Wikipedia is essentially a collection of some five million articles in English and another 40 million in 293 languages, all contributed pro-bono by people who care about history, accuracy and detail.

I asked my blogger friend Franky’s Dad if he had ever edited items for Wikipedia. Yes, said FD, a few hundred since 2006. He’d even created a piece about a singer, Bob Wilson. I was momentarily aghast until discovering the latter is a singer, guitarist and songwriter from Pleasant Valley California. Franky’s Dad, aka Lyn Nuttall, maintains a music trivia website www.poparchives.com.au, which aims to find out ‘Where Did They get That Song?’

FD reckons editing Wikipedia is one thing but creating a new entry can be hard yacka, what with their exacting standards for formatting and referencing.

The Listener’s technology correspondent Peter Griffin confessed he was a Wikipedia ‘freeloader’ until deciding to attend an edit-a-thon in Wellington. Events like this were attended by 70,000 people worldwide last year. The main idea is to pick a neglected subject and add to the body of work. There is also a push to correct what is seen as a gender imbalance. Griffin was not confident until encouraged by a veteran Wikipedia editor to “get stuck in and break things”.

The key intention is to keep it factual – not easy in the Trumpian world of fake news and flat-out fabrication. Griffin’s group were on safe enough ground, however, collating biographies of female scientists.

“The seasoned editors smiled knowingly as we fumbled along,” Griffin wrote in The Listener’s September 16 print edition.

“But after a full day, we’d created about 20 biographies of women in science and extensively edited 30 more.

“I’d like to think we increased the sum total of the world’s knowledge.”

Even famous racehorses have a Wikipedia entry. Australian racing’s latest super-horse, Winx, has won 22 races in succession, amassing more than $7 million in prizemoney for her owners. A few weeks back she won the country’s premier race (The Cox Plate), for the third time.

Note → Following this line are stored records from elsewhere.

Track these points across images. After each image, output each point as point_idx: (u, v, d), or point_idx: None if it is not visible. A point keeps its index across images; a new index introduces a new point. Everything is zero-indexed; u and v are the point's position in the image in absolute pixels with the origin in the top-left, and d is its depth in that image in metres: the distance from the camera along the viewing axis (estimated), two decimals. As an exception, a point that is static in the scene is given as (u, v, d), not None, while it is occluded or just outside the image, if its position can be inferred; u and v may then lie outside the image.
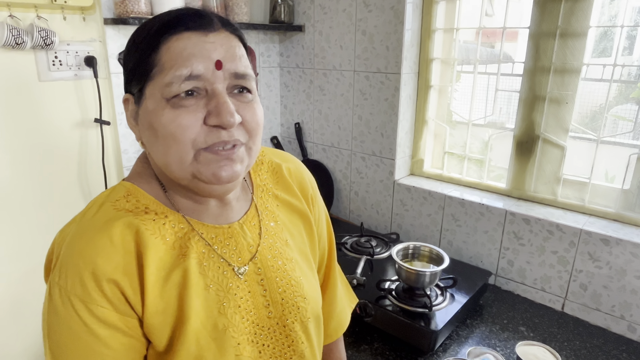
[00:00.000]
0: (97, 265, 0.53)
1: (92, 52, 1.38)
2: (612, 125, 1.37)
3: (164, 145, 0.56)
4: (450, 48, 1.62)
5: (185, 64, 0.54)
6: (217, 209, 0.64)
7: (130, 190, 0.61)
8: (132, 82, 0.59)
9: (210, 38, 0.56)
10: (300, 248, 0.73)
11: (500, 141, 1.55)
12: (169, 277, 0.57)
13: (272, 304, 0.65)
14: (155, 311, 0.56)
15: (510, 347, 1.18)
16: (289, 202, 0.74)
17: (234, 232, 0.64)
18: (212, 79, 0.55)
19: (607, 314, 1.27)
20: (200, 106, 0.55)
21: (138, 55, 0.57)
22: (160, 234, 0.58)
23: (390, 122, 1.65)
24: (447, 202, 1.56)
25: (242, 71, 0.57)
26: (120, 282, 0.54)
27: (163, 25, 0.56)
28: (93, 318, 0.54)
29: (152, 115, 0.56)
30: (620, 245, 1.22)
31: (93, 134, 1.44)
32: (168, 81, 0.54)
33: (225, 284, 0.61)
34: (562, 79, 1.34)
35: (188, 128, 0.54)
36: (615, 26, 1.28)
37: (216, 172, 0.56)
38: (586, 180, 1.37)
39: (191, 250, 0.60)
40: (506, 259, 1.45)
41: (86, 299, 0.53)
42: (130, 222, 0.57)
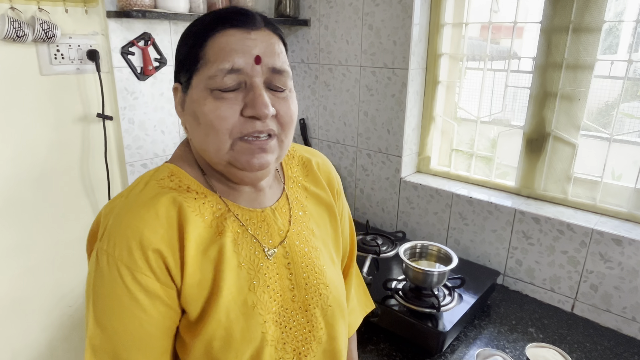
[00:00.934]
0: (143, 235, 0.57)
1: (95, 46, 1.36)
2: (619, 124, 1.35)
3: (204, 133, 0.60)
4: (458, 43, 1.59)
5: (228, 59, 0.58)
6: (251, 194, 0.69)
7: (174, 171, 0.65)
8: (181, 72, 0.64)
9: (252, 35, 0.60)
10: (324, 239, 0.76)
11: (508, 139, 1.52)
12: (206, 252, 0.61)
13: (296, 288, 0.68)
14: (192, 283, 0.60)
15: (520, 349, 1.16)
16: (316, 195, 0.78)
17: (267, 216, 0.69)
18: (251, 73, 0.59)
19: (619, 316, 1.24)
20: (239, 99, 0.59)
21: (187, 49, 0.62)
22: (200, 212, 0.63)
23: (397, 118, 1.62)
24: (455, 201, 1.53)
25: (279, 66, 0.61)
26: (164, 252, 0.58)
27: (211, 22, 0.61)
28: (137, 285, 0.57)
29: (196, 104, 0.60)
30: (633, 245, 1.19)
31: (95, 129, 1.42)
32: (212, 74, 0.59)
33: (257, 264, 0.65)
34: (575, 75, 1.31)
35: (226, 119, 0.59)
36: (629, 21, 1.25)
37: (250, 160, 0.60)
38: (598, 179, 1.34)
39: (227, 229, 0.64)
40: (515, 259, 1.43)
41: (132, 266, 0.57)
42: (174, 198, 0.61)
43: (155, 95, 1.52)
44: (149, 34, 1.45)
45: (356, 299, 0.92)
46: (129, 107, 1.47)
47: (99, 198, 1.47)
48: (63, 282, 1.45)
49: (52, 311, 1.44)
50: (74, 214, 1.43)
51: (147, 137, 1.54)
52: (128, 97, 1.46)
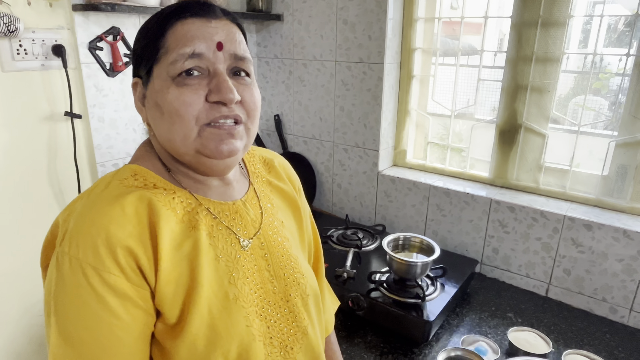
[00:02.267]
0: (110, 232, 0.54)
1: (60, 41, 1.29)
2: (573, 115, 1.41)
3: (169, 122, 0.59)
4: (431, 38, 1.62)
5: (189, 44, 0.58)
6: (220, 187, 0.68)
7: (137, 170, 0.63)
8: (140, 65, 0.62)
9: (212, 24, 0.60)
10: (291, 231, 0.76)
11: (481, 131, 1.56)
12: (181, 247, 0.59)
13: (275, 279, 0.67)
14: (168, 280, 0.57)
15: (501, 334, 1.19)
16: (280, 188, 0.78)
17: (238, 208, 0.67)
18: (214, 59, 0.59)
19: (590, 297, 1.31)
20: (203, 85, 0.59)
21: (146, 41, 0.61)
22: (171, 207, 0.60)
23: (374, 112, 1.63)
24: (432, 192, 1.56)
25: (241, 54, 0.62)
26: (134, 249, 0.55)
27: (171, 12, 0.61)
28: (105, 286, 0.53)
29: (159, 94, 0.59)
30: (602, 230, 1.25)
31: (63, 128, 1.35)
32: (173, 59, 0.58)
33: (234, 255, 0.63)
34: (544, 67, 1.36)
35: (191, 105, 0.57)
36: (594, 16, 1.31)
37: (218, 146, 0.59)
38: (567, 167, 1.40)
39: (200, 222, 0.62)
40: (491, 247, 1.47)
41: (99, 266, 0.53)
42: (142, 194, 0.59)
43: (126, 92, 1.47)
44: (117, 28, 1.39)
45: (328, 299, 0.92)
46: (99, 105, 1.41)
47: (69, 199, 1.41)
48: (32, 290, 1.37)
49: (20, 320, 1.37)
50: (42, 218, 1.35)
51: (118, 136, 1.48)
52: (97, 95, 1.40)
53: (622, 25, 1.33)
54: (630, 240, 1.21)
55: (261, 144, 2.00)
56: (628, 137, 1.27)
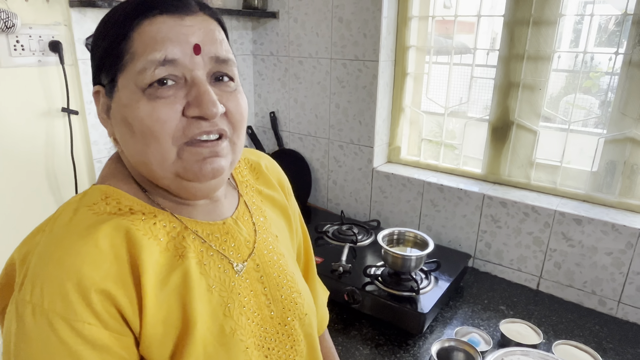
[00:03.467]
0: (82, 274, 0.46)
1: (57, 37, 1.29)
2: (564, 112, 1.44)
3: (142, 143, 0.50)
4: (425, 36, 1.64)
5: (159, 48, 0.49)
6: (207, 206, 0.60)
7: (107, 192, 0.54)
8: (102, 72, 0.53)
9: (187, 21, 0.51)
10: (286, 244, 0.71)
11: (474, 128, 1.59)
12: (168, 282, 0.52)
13: (273, 302, 0.61)
14: (156, 322, 0.50)
15: (493, 326, 1.22)
16: (271, 197, 0.72)
17: (230, 228, 0.60)
18: (191, 66, 0.50)
19: (580, 290, 1.34)
20: (180, 97, 0.50)
21: (108, 42, 0.52)
22: (153, 234, 0.53)
23: (369, 109, 1.65)
24: (426, 188, 1.58)
25: (223, 55, 0.53)
26: (112, 292, 0.47)
27: (135, 8, 0.51)
28: (77, 338, 0.45)
29: (127, 108, 0.50)
30: (592, 224, 1.28)
31: (60, 125, 1.35)
32: (141, 67, 0.49)
33: (228, 284, 0.57)
34: (536, 65, 1.39)
35: (166, 122, 0.49)
36: (585, 15, 1.34)
37: (201, 167, 0.52)
38: (557, 163, 1.43)
39: (188, 249, 0.54)
40: (484, 242, 1.50)
41: (69, 315, 0.45)
42: (117, 223, 0.50)
43: (123, 88, 1.47)
44: (114, 24, 1.40)
45: (322, 292, 0.89)
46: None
47: (66, 196, 1.41)
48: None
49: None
50: (39, 215, 1.35)
51: (115, 132, 1.49)
52: (94, 91, 1.40)
53: (613, 25, 1.36)
54: (619, 234, 1.24)
55: (257, 141, 2.01)
56: (617, 133, 1.30)
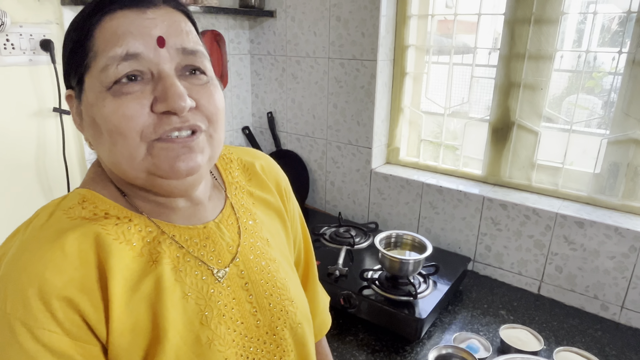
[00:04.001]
0: (45, 280, 0.45)
1: (49, 35, 1.27)
2: (566, 113, 1.41)
3: (110, 142, 0.49)
4: (424, 35, 1.61)
5: (120, 43, 0.48)
6: (187, 209, 0.58)
7: (86, 196, 0.53)
8: (70, 74, 0.52)
9: (149, 14, 0.50)
10: (280, 248, 0.68)
11: (474, 128, 1.56)
12: (138, 288, 0.50)
13: (259, 311, 0.59)
14: (123, 330, 0.48)
15: (493, 331, 1.19)
16: (264, 200, 0.69)
17: (211, 233, 0.58)
18: (156, 59, 0.49)
19: (582, 295, 1.31)
20: (147, 92, 0.49)
21: (72, 43, 0.51)
22: (126, 239, 0.51)
23: (367, 110, 1.63)
24: (425, 190, 1.55)
25: (191, 47, 0.51)
26: (74, 299, 0.46)
27: (96, 5, 0.50)
28: (38, 345, 0.44)
29: (94, 108, 0.49)
30: (594, 227, 1.25)
31: (52, 124, 1.33)
32: (103, 65, 0.48)
33: (206, 291, 0.54)
34: (537, 65, 1.36)
35: (133, 118, 0.48)
36: (588, 13, 1.31)
37: (173, 163, 0.50)
38: (559, 165, 1.40)
39: (163, 255, 0.53)
40: (484, 245, 1.47)
41: (30, 321, 0.44)
42: (88, 229, 0.49)
43: (116, 88, 1.45)
44: (107, 23, 1.38)
45: (323, 297, 0.86)
46: (88, 101, 1.39)
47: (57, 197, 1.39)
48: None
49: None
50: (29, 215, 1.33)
51: (109, 133, 1.46)
52: (87, 91, 1.38)
53: (616, 25, 1.33)
54: (622, 238, 1.21)
55: (254, 141, 1.99)
56: (620, 134, 1.27)
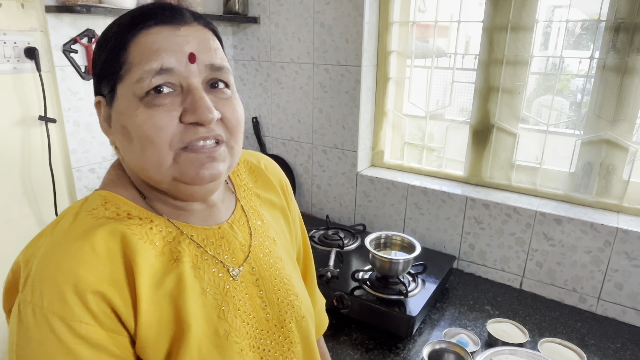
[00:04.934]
0: (79, 277, 0.48)
1: (33, 43, 1.26)
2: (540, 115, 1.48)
3: (140, 149, 0.53)
4: (406, 41, 1.66)
5: (155, 58, 0.51)
6: (203, 211, 0.62)
7: (107, 197, 0.56)
8: (102, 82, 0.55)
9: (182, 31, 0.53)
10: (285, 247, 0.72)
11: (456, 131, 1.61)
12: (162, 284, 0.54)
13: (269, 305, 0.63)
14: (150, 323, 0.52)
15: (480, 326, 1.24)
16: (270, 200, 0.73)
17: (225, 233, 0.62)
18: (186, 74, 0.53)
19: (561, 288, 1.37)
20: (176, 104, 0.52)
21: (107, 54, 0.54)
22: (149, 239, 0.55)
23: (352, 114, 1.66)
24: (410, 192, 1.60)
25: (218, 63, 0.55)
26: (107, 293, 0.49)
27: (132, 20, 0.54)
28: (74, 337, 0.47)
29: (125, 116, 0.53)
30: (571, 223, 1.32)
31: (37, 133, 1.31)
32: (138, 77, 0.51)
33: (222, 287, 0.58)
34: (514, 70, 1.43)
35: (163, 128, 0.51)
36: (561, 21, 1.38)
37: (199, 171, 0.53)
38: (537, 165, 1.47)
39: (183, 254, 0.56)
40: (468, 243, 1.52)
41: (67, 315, 0.47)
42: (114, 228, 0.53)
43: (102, 95, 1.44)
44: (92, 30, 1.37)
45: (320, 298, 0.90)
46: (74, 109, 1.38)
47: (44, 207, 1.37)
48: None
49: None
50: (16, 226, 1.31)
51: (94, 140, 1.45)
52: (72, 98, 1.36)
53: (580, 29, 1.41)
54: (597, 233, 1.28)
55: (239, 146, 1.99)
56: (593, 135, 1.35)
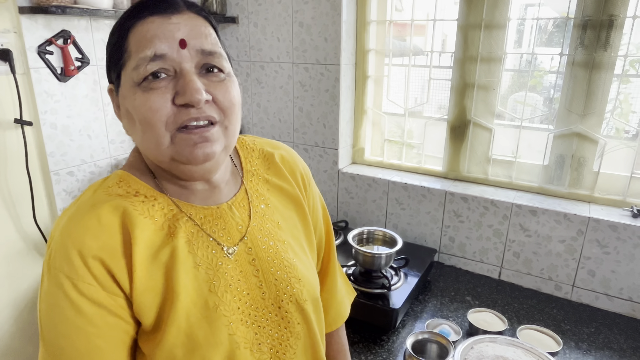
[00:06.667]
0: (84, 243, 0.55)
1: (7, 45, 1.23)
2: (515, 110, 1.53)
3: (141, 130, 0.58)
4: (383, 40, 1.69)
5: (149, 45, 0.56)
6: (205, 192, 0.66)
7: (123, 177, 0.63)
8: (110, 71, 0.61)
9: (173, 20, 0.58)
10: (292, 232, 0.73)
11: (434, 127, 1.65)
12: (157, 256, 0.59)
13: (265, 284, 0.65)
14: (144, 289, 0.57)
15: (461, 316, 1.28)
16: (280, 187, 0.75)
17: (222, 213, 0.66)
18: (179, 59, 0.56)
19: (538, 277, 1.42)
20: (170, 88, 0.56)
21: (111, 45, 0.60)
22: (150, 214, 0.60)
23: (332, 112, 1.68)
24: (391, 187, 1.63)
25: (209, 48, 0.58)
26: (106, 260, 0.55)
27: (130, 13, 0.59)
28: (79, 295, 0.54)
29: (127, 101, 0.58)
30: (546, 214, 1.36)
31: (13, 136, 1.29)
32: (135, 64, 0.56)
33: (215, 263, 0.62)
34: (489, 67, 1.47)
35: (158, 110, 0.56)
36: (532, 19, 1.43)
37: (192, 151, 0.57)
38: (512, 159, 1.52)
39: (179, 230, 0.61)
40: (448, 236, 1.56)
41: (72, 275, 0.54)
42: (117, 204, 0.59)
43: (79, 97, 1.42)
44: (68, 31, 1.35)
45: (344, 290, 0.91)
46: (50, 111, 1.36)
47: (21, 211, 1.34)
48: (-16, 308, 1.30)
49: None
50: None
51: (72, 143, 1.43)
52: (49, 100, 1.34)
53: (552, 26, 1.46)
54: (570, 223, 1.33)
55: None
56: (564, 129, 1.40)
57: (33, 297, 1.42)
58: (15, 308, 1.38)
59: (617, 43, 1.27)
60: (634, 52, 1.30)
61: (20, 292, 1.39)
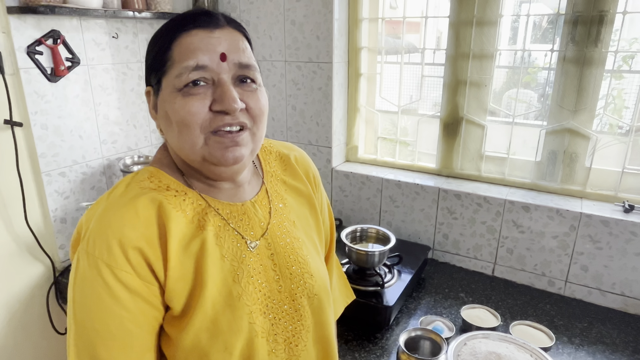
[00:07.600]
0: (123, 234, 0.59)
1: (-5, 45, 1.23)
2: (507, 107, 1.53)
3: (177, 131, 0.63)
4: (376, 37, 1.68)
5: (192, 57, 0.61)
6: (230, 190, 0.71)
7: (153, 172, 0.68)
8: (151, 75, 0.66)
9: (215, 34, 0.63)
10: (305, 230, 0.78)
11: (427, 125, 1.65)
12: (188, 247, 0.63)
13: (281, 278, 0.70)
14: (177, 277, 0.62)
15: (455, 313, 1.28)
16: (295, 187, 0.80)
17: (247, 209, 0.71)
18: (218, 70, 0.62)
19: (531, 273, 1.43)
20: (208, 95, 0.62)
21: (155, 52, 0.65)
22: (181, 208, 0.65)
23: (325, 110, 1.68)
24: (385, 185, 1.63)
25: (245, 62, 0.64)
26: (144, 249, 0.60)
27: (175, 24, 0.64)
28: (116, 281, 0.59)
29: (167, 104, 0.63)
30: (538, 210, 1.37)
31: (3, 138, 1.28)
32: (178, 73, 0.61)
33: (239, 255, 0.67)
34: (481, 63, 1.47)
35: (196, 114, 0.61)
36: (524, 15, 1.43)
37: (224, 154, 0.63)
38: (505, 155, 1.52)
39: (208, 223, 0.66)
40: (442, 233, 1.56)
41: (112, 263, 0.58)
42: (154, 197, 0.63)
43: (70, 97, 1.42)
44: (58, 31, 1.34)
45: (338, 290, 0.94)
46: (41, 112, 1.35)
47: (13, 212, 1.34)
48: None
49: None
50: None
51: (64, 144, 1.43)
52: (39, 101, 1.34)
53: (546, 23, 1.46)
54: (563, 218, 1.33)
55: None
56: (556, 125, 1.40)
57: (26, 298, 1.42)
58: (8, 310, 1.38)
59: (608, 39, 1.27)
60: (625, 48, 1.30)
61: (13, 294, 1.38)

No such profile for Regal Monarch, a racehorse with just four wins to its name, put down after falling in race four on Melbourne Cup day.

You’d think tragedies like this (remember Dulcify, 1979), would prompt connections to retire Winx to lush green pastures and make another fortune at stud. But there is an ambitious program in 2018 to race the mare again in Australia and against the best in Europe.

There was even talk she might contest the Emirates Stakes in Melbourne this weekend. But trainers know. Chris Waller last week said Winx would go to the spelling paddock. At least someone other than me could see that Humidor’s fast-finishing second in the Cox Plate did her in.

As Peter Griffin found at the edit-a-thon, only facts are allowed in Wikipedia, and each fact must be backed by a rigorous reference. So seriously is this edict taken, editors this year banned the UK Daily Mail as a source, citing poor fact checking, sensationalism and fabrication.

Additionally, bots continually crawl the Wikipedia site for signs of vandalism (intentional corruption).

So I guess I’ll keep my opinions about Winx to myself, then.